Would you return the listing exactly as written, apart from its pictures?
============================================================
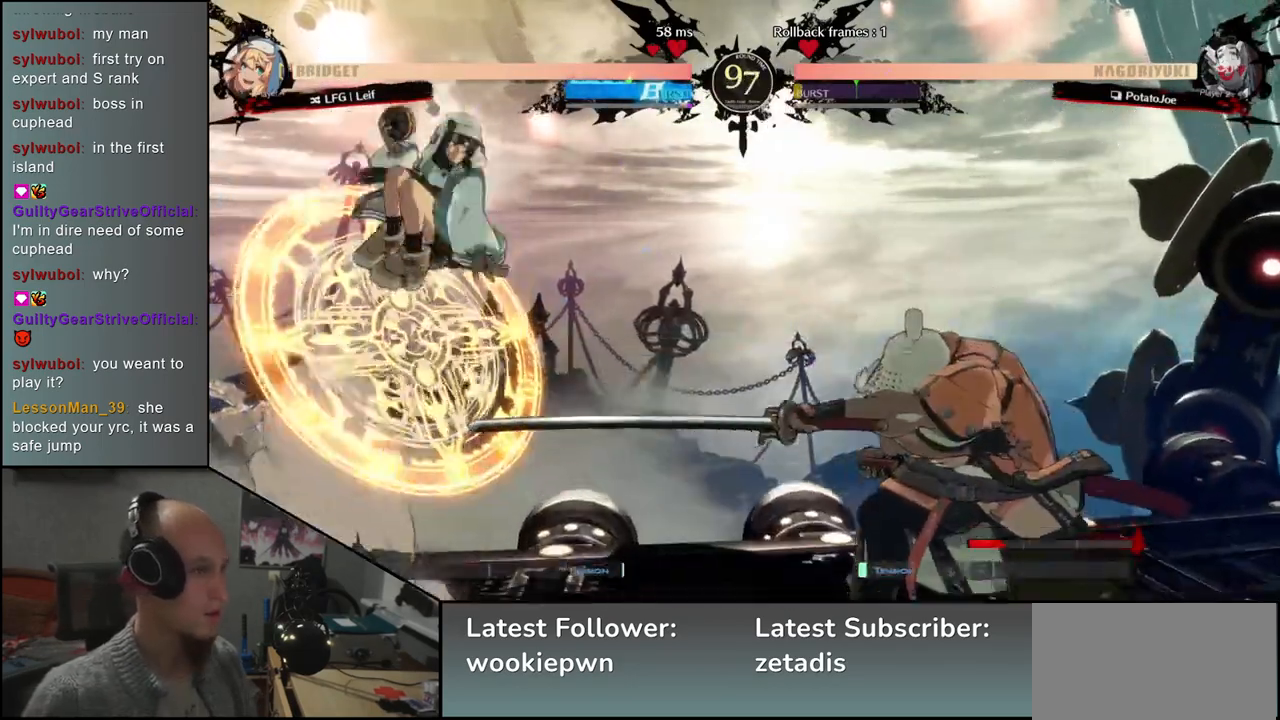
{"buttons": [], "left_stick": "right", "events": [[100, "left_stick", "right"]]}
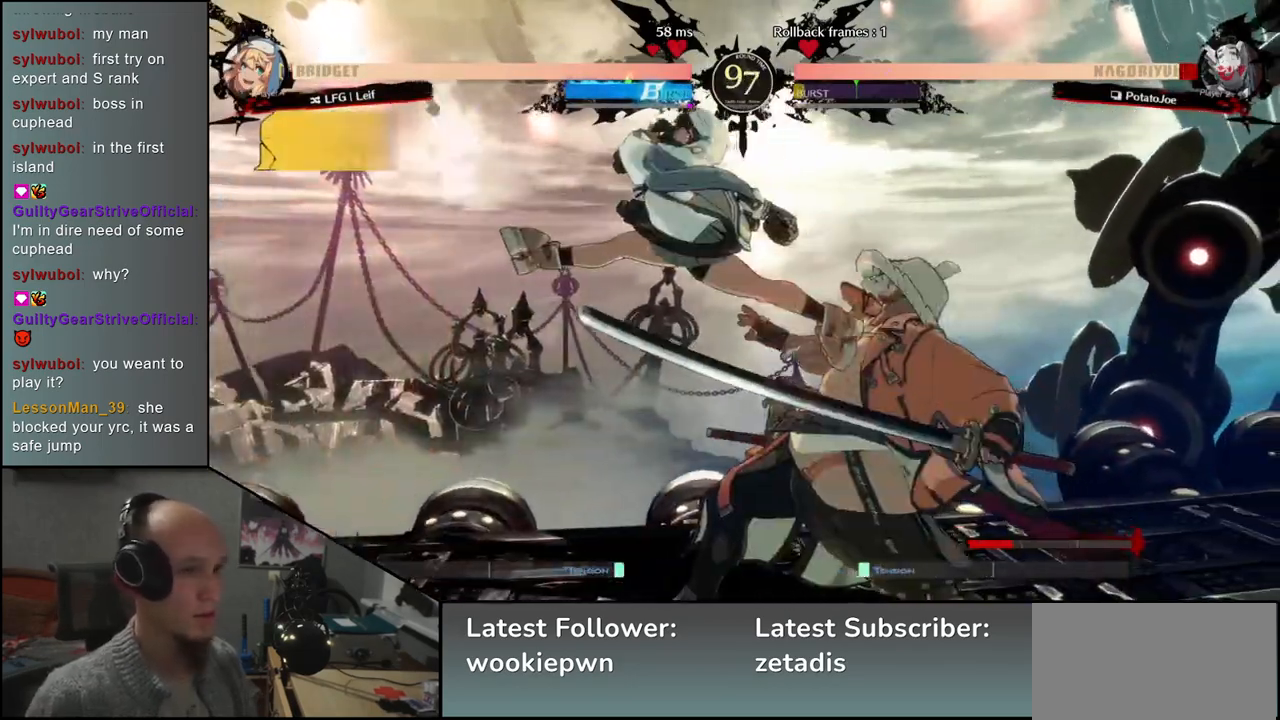
{"buttons": [], "left_stick": "down-right", "events": [[200, "left_stick", "down-right"]]}
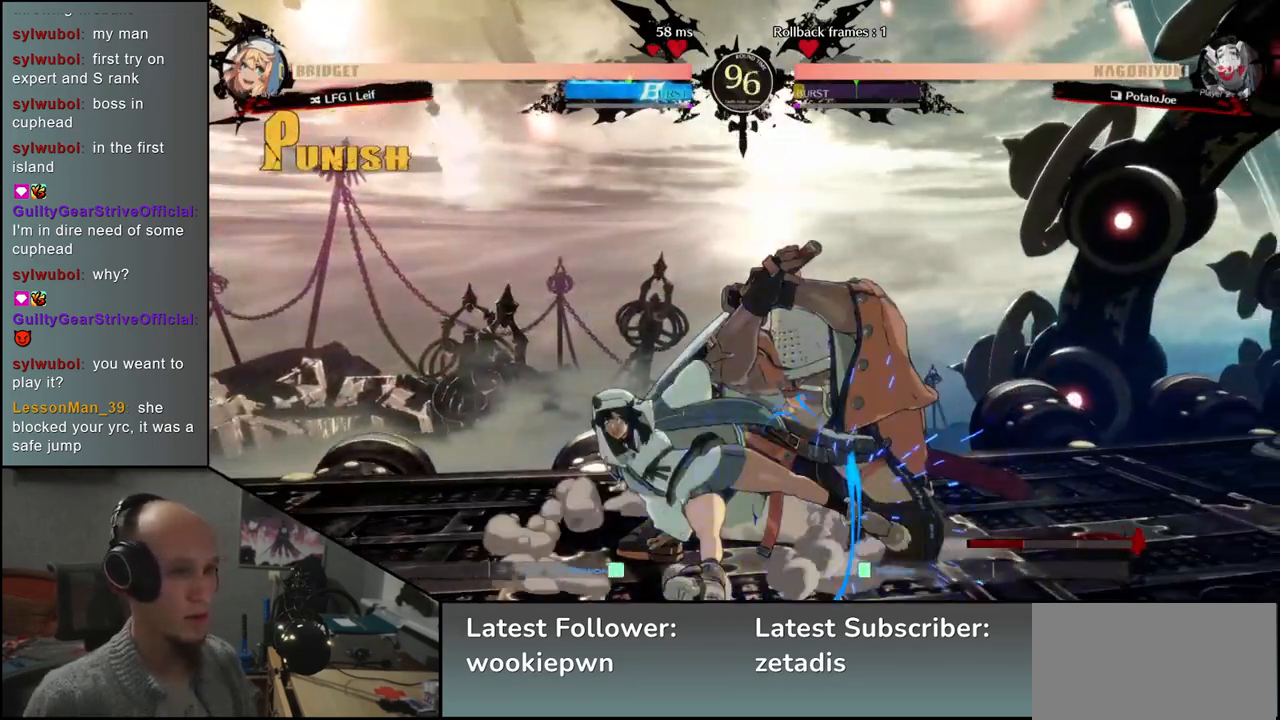
{"buttons": [], "left_stick": "down-right", "events": []}
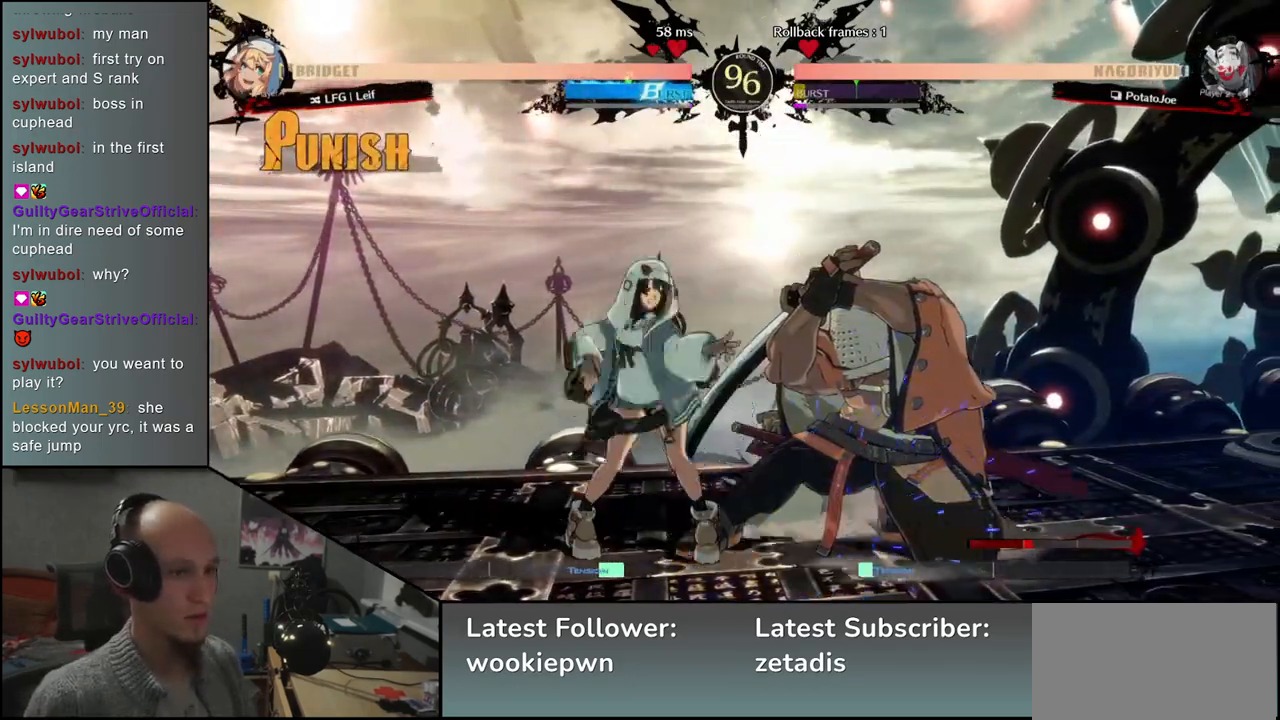
{"buttons": [], "left_stick": "down-right", "events": [[117, "L2", "down"], [167, "L2", "up"], [267, "L2", "down"], [333, "L2", "up"], [433, "L2", "down"], [500, "L2", "up"]]}
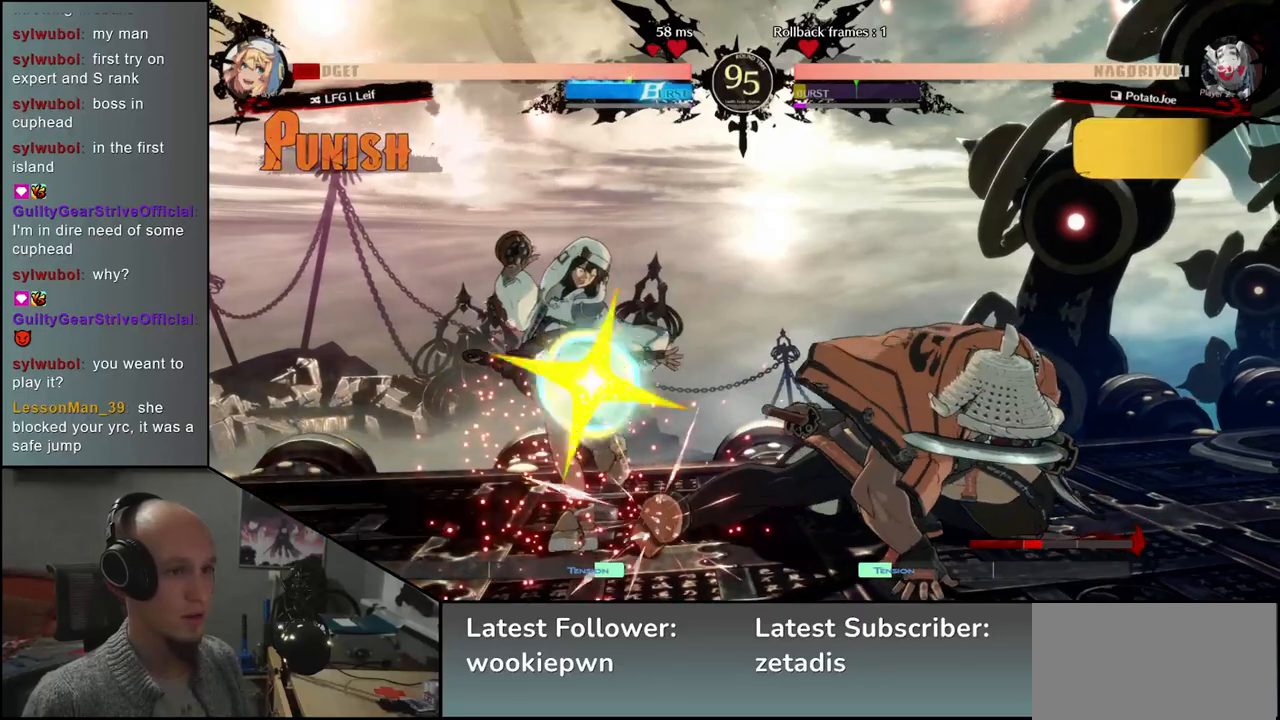
{"buttons": [], "left_stick": "center", "events": [[200, "TRIANGLE", "down"], [217, "left_stick", "center"], [283, "TRIANGLE", "up"], [383, "TRIANGLE", "down"], [450, "TRIANGLE", "up"]]}
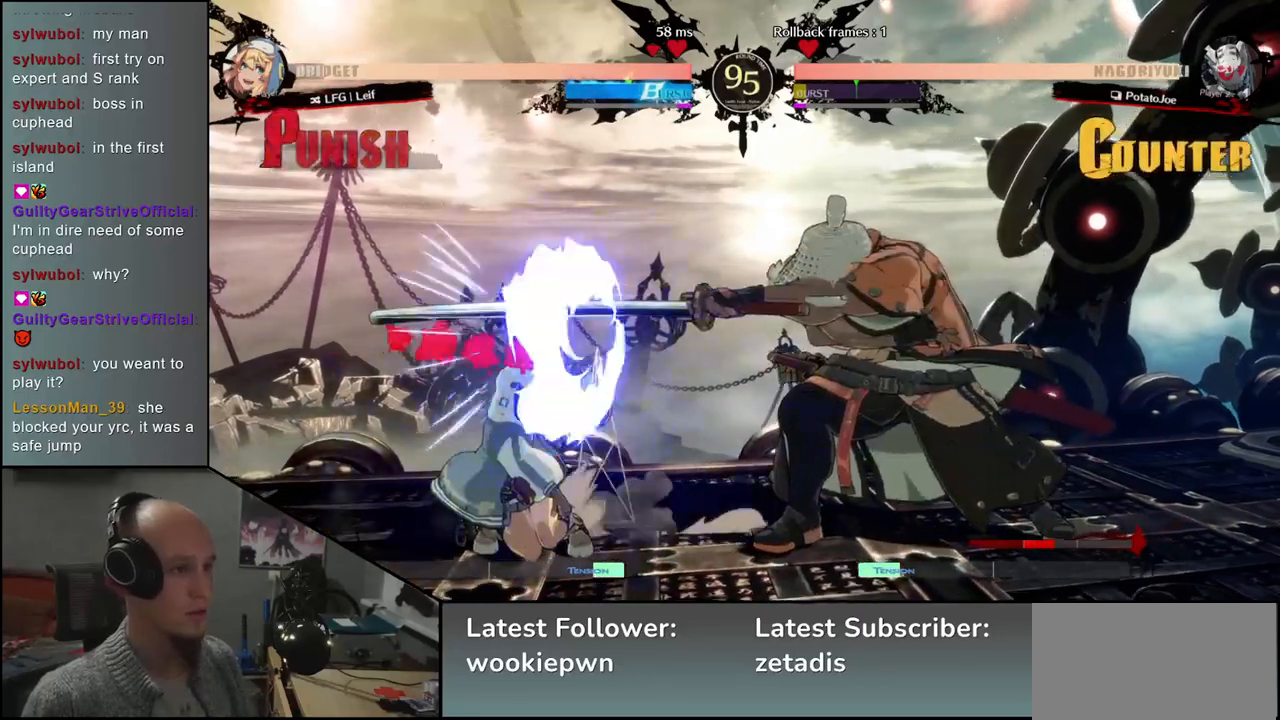
{"buttons": [], "left_stick": "down", "events": [[33, "TRIANGLE", "down"], [133, "TRIANGLE", "up"], [350, "left_stick", "left"], [450, "left_stick", "down"]]}
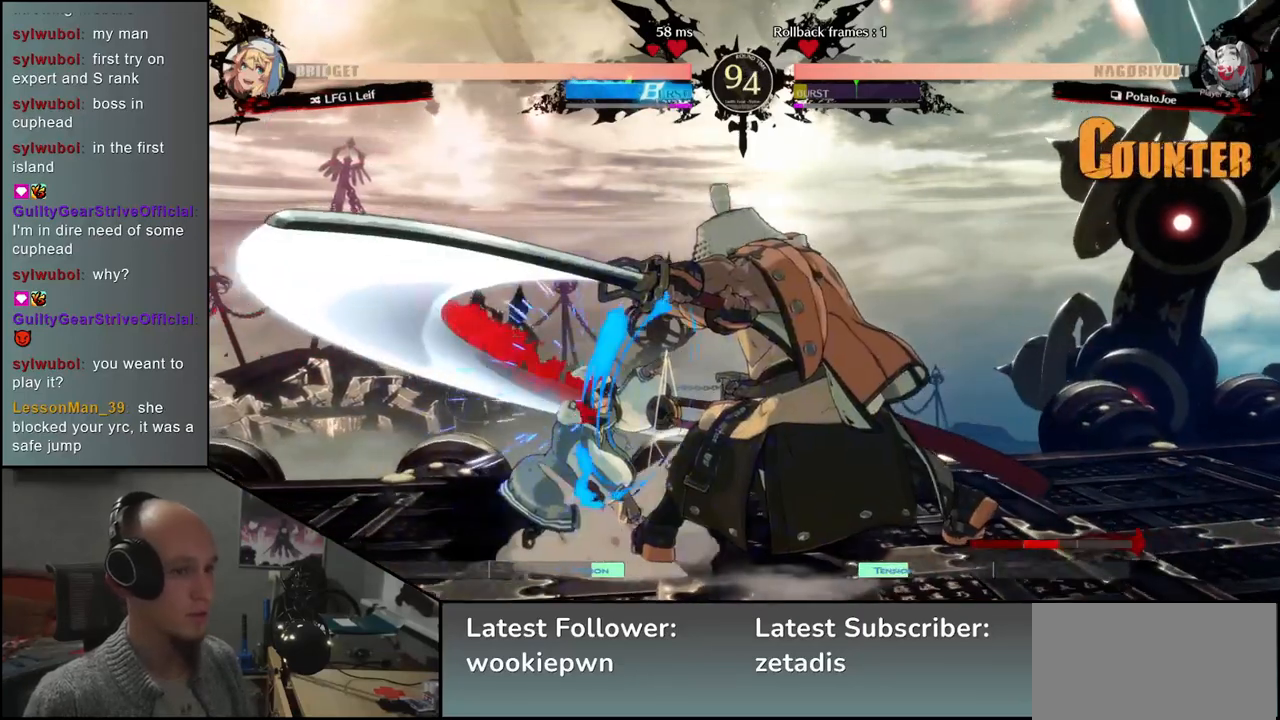
{"buttons": ["TRIANGLE"], "left_stick": "center", "events": [[17, "left_stick", "right"], [33, "L2", "down"], [83, "left_stick", "left"], [133, "L2", "up"], [283, "TRIANGLE", "down"], [383, "TRIANGLE", "up"], [483, "TRIANGLE", "down"], [500, "left_stick", "center"]]}
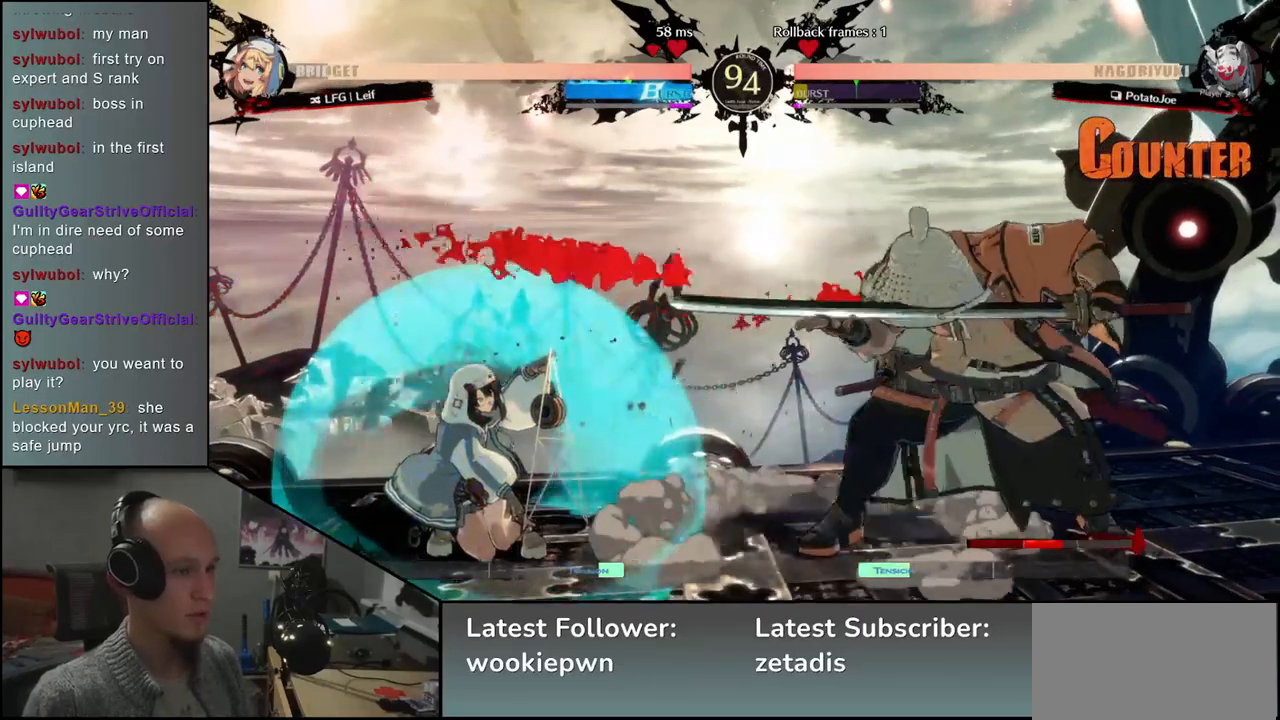
{"buttons": [], "left_stick": "center", "events": [[83, "TRIANGLE", "up"], [183, "TRIANGLE", "down"], [300, "TRIANGLE", "up"]]}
============================================================
» **SOLUTION TO THIS PROBLEM**
{"buttons": [], "left_stick": "right", "events": [[100, "left_stick", "right"]]}
{"buttons": [], "left_stick": "down-right", "events": [[200, "left_stick", "down-right"]]}
{"buttons": [], "left_stick": "down-right", "events": []}
{"buttons": [], "left_stick": "down-right", "events": [[117, "L2", "down"], [167, "L2", "up"], [267, "L2", "down"], [333, "L2", "up"], [433, "L2", "down"], [500, "L2", "up"]]}
{"buttons": [], "left_stick": "center", "events": [[200, "TRIANGLE", "down"], [217, "left_stick", "center"], [283, "TRIANGLE", "up"], [383, "TRIANGLE", "down"], [450, "TRIANGLE", "up"]]}
{"buttons": [], "left_stick": "down", "events": [[33, "TRIANGLE", "down"], [133, "TRIANGLE", "up"], [350, "left_stick", "left"], [450, "left_stick", "down"]]}
{"buttons": ["TRIANGLE"], "left_stick": "center", "events": [[17, "left_stick", "right"], [33, "L2", "down"], [83, "left_stick", "left"], [133, "L2", "up"], [283, "TRIANGLE", "down"], [383, "TRIANGLE", "up"], [483, "TRIANGLE", "down"], [500, "left_stick", "center"]]}
{"buttons": [], "left_stick": "center", "events": [[83, "TRIANGLE", "up"], [183, "TRIANGLE", "down"], [300, "TRIANGLE", "up"]]}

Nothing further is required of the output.